The Kindly Ones (Sandman IX), Neil Gaiman (1996), 320 pp (gn).

The penultimate compilation in the Sandman series, and also, as it happens, the longest. I'm never quite sure how to approach spoilers when I write up an entry for inclusion here, and it's a particular concern in this case since, well, stuff happens in The Kindly Ones. So I'm just going to note, for those who care about such things, that spoilers are likely in the following discussion, and consider it fair warning.

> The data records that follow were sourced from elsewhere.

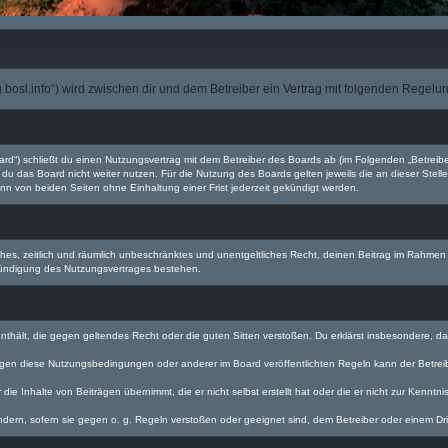
rpg.bosl.info“) wird zwischen dir und dem Betreiber ein Vertrag mit folgenden Regel
oard“) schließt du einen Nutzungsvertrag mit dem Betreiber des Boards ab (im Folgenden „Betrei
du das Board nicht weiter nutzen. Für die Nutzung des Boards gelten jeweils die an dieser Stell
n von beiden Seiten ohne Einhaltung einer Frist jederzeit gekündigt werden.
faches, zeitlich und räumlich unbeschränktes und unentgeltliches Recht, deinen Beitrag im Rahme
Kündigung des Nutzungsvertrages bestehen.
e enthält, die gegen geltendes Recht oder die guten Sitten verstoßen. Du erklärst insbesondere, 
egen diese Nutzungsbedingungen oder anderer im Board veröffentlichten Regeln kann der Betre
die Inhalte von Beiträgen übernimmt, die er nicht selbst erstellt hat oder die er nicht zur Kenn
ndern, sofern sie gegen o. g. Regeln verstoßen oder geeignet sind, dem Betreiber oder einem D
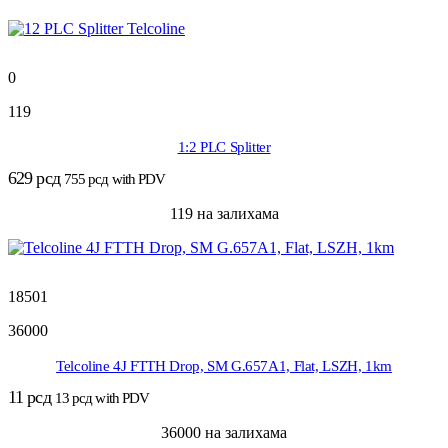
0
119
1:2 PLC Splitter
629
рсд
755
рсд
with PDV
119 на залихама
18501
36000
Telcoline 4J FTTH Drop, SM G.657A1, Flat, LSZH, 1km
11
рсд
13
рсд
with PDV
36000 на залихама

Although one more volume follows this one in the series, The Kindly Ones is in a sense The End. It includes appearances--some just cameos, some much more substantial--from quite a lot of the characters that have wandered through the pages of the earlier volumes. It also relies heavily for its narrative momentum on events that occurred earlier in the series. The details are convoluted, so I won't reconstruct the whole knotty plot, but somewhat in brief: Morpheus earlier allowed Loki to escape his binding; Loki (with Puck) runs a scam that involves kidnapping the child Daniel (a character the roots of whose history also extend back into the earlier volumes); Daniel's mother becomes convinced that Morpheus is behind the kidnapping, and invokes the Erinyes, the Furies of Greek Myth (and the Kindly Ones of the title), who it turns out may only pursue those who have shed the blood of kin; as it happens, Morpheus has just, as an act of mercy, slain the immortal head of his son Orpheus, so the Furies begin to destroy the dreamworld; Dream takes the hand of his sister, and dies. But wait! The king is dead, long live the king...a new king of dreams is born, since the Endless are archetypes, and dreams can never die (What?! I said there would be spoilers...).

This is a complicated, plot-heavy volume. I quite dislike the artistic style in which the majority of it is composed, but it's an interesting, weighty bit of storytelling. Much worth reading, but only after reading the volumes that have preceded it.